Third, the district court dismissed the due-process and First Amendment claims, which focused on Plaintiff's discontent with the responses to her grievances, explaining that "there is no constitutional right to an administrative grievance system." Frantz, 2024 WL 775818, at *3; see Massey v. Helman, 259 F.3d 641, 647 (7th Cir. 2001) (for purposes of the Due Process Clause, "the existence of a prison grievance procedure confers no liberty interest on a prisoner."); Flick v.

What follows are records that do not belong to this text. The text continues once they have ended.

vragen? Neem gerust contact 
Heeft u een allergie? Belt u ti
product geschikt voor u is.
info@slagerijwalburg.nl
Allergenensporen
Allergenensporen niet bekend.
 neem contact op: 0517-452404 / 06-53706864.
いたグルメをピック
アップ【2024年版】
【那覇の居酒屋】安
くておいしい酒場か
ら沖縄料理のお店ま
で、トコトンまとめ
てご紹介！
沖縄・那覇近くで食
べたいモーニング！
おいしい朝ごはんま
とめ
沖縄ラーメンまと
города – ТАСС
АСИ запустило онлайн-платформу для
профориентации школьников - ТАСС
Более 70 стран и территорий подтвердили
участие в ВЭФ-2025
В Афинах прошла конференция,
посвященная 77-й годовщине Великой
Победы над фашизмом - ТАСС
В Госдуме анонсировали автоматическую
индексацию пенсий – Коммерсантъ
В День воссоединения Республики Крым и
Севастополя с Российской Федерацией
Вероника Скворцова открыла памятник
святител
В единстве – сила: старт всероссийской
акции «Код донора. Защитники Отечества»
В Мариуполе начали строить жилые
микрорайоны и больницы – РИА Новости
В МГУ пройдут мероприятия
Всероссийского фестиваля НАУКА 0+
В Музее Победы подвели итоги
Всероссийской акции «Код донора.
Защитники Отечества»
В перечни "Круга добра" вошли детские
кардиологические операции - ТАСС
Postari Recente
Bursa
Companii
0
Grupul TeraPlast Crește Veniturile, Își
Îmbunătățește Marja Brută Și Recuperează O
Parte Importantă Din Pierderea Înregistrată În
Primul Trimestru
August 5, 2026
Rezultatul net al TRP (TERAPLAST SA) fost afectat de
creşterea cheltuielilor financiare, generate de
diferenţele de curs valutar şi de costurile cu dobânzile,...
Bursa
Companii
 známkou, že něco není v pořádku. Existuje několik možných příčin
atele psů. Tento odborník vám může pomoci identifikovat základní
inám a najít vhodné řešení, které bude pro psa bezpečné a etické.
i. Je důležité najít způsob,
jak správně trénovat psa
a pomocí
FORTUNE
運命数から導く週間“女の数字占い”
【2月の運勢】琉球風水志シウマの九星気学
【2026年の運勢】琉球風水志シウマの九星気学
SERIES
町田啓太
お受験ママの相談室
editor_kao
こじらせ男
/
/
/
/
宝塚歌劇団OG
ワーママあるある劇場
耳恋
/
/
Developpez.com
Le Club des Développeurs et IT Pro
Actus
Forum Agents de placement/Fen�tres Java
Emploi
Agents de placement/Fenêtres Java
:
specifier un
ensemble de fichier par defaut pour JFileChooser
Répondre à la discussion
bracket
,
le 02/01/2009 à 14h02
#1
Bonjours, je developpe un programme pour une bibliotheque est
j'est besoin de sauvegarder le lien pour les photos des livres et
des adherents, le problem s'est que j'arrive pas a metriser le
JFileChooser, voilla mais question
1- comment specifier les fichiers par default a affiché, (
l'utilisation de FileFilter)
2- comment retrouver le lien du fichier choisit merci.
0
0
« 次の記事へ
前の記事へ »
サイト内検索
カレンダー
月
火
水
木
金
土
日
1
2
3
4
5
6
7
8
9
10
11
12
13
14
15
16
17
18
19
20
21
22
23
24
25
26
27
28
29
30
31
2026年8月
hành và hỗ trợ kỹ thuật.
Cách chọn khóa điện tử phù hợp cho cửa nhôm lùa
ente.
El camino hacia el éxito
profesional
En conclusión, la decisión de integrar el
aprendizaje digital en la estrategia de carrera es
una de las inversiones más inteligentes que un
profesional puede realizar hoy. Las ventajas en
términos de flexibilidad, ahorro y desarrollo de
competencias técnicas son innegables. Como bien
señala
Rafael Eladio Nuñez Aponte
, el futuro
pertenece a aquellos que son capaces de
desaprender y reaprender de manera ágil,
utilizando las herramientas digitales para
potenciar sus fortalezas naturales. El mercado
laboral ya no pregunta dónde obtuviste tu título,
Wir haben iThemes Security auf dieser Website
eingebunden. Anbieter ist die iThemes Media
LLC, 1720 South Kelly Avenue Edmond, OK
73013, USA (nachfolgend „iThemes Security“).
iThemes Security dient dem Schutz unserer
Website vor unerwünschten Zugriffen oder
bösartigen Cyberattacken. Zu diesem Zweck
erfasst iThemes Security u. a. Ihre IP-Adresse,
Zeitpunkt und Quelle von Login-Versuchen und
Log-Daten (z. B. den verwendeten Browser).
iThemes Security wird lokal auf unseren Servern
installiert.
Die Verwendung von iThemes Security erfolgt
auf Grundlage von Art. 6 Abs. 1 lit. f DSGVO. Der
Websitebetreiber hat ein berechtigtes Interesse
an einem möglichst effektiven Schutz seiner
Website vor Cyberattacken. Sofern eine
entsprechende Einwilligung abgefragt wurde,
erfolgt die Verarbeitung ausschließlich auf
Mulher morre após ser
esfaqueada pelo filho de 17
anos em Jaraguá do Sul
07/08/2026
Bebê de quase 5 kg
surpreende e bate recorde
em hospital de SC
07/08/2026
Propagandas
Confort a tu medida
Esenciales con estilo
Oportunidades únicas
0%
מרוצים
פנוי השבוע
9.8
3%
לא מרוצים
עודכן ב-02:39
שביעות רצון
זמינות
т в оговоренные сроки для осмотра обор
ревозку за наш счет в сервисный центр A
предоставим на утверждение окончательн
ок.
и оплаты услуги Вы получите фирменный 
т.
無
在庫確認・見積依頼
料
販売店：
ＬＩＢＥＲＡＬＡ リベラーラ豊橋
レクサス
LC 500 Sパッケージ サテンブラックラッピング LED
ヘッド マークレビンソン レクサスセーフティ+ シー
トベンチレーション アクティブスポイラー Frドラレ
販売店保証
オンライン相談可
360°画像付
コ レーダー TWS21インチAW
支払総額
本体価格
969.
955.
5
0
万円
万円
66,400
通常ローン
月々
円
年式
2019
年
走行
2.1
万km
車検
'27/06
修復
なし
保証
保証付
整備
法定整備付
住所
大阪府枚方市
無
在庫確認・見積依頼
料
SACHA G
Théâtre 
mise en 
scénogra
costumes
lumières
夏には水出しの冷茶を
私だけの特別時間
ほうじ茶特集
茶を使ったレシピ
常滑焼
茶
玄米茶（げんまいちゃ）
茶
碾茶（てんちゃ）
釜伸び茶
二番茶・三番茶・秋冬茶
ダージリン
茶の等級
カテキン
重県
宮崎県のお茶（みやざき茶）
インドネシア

Alba, 932 F.2d 728, 729 (8th Cir. 1991) (per curiam) ("When the claim underlying the administrative grievance involves a constitutional right, the prisoner's right to petition the government for redress is the right of access to the courts, which is not compromised by the prison's refusal to entertain his grievance."); Gray v. Geo Grp., Inc., 727 F. App'x. 940, 948 (10th Cir. 2018) (following Flick).
On appeal Plaintiff has failed to explain where the district court erred. See Nixon v. City &Cnty. of Denver, 784 F.3d 1364, 1366 (10th Cir. 2015) (first task of appellant is to explain why district court's decision was incorrect). Her brief simply repeats allegations in her complaint and makes conclusory, undeveloped assertions of law without making any effort to rebut the district court's reasoning.
Therefore, for substantially the same reasons set forth in the district court's order, we AFFIRM the dismissal of Plaintiff's action in its entirety. We DENY her request for appointment of counsel. We GRANT Plaintiff's motion to proceed in forma pauperis but remind her that she remains obligated to continue to make partial payments until the filing fee is paid in full.
[*] After examining the briefs and appellate record, this panel has determined unanimously that oral argument would not materially assist in the determination of this appeal. See Fed. R. App. P. 34(a)(2); 10th Cir. R. 34.1(G). The case is therefore ordered submitted without oral argument. This order and judgment is not binding precedent, except under the doctrines of law of the case, res judicata, and collateral estoppel. It may be cited, however, for its persuasive value consistent with Fed. R. App. P. 32.1 and 10th Cir. R. 32.1.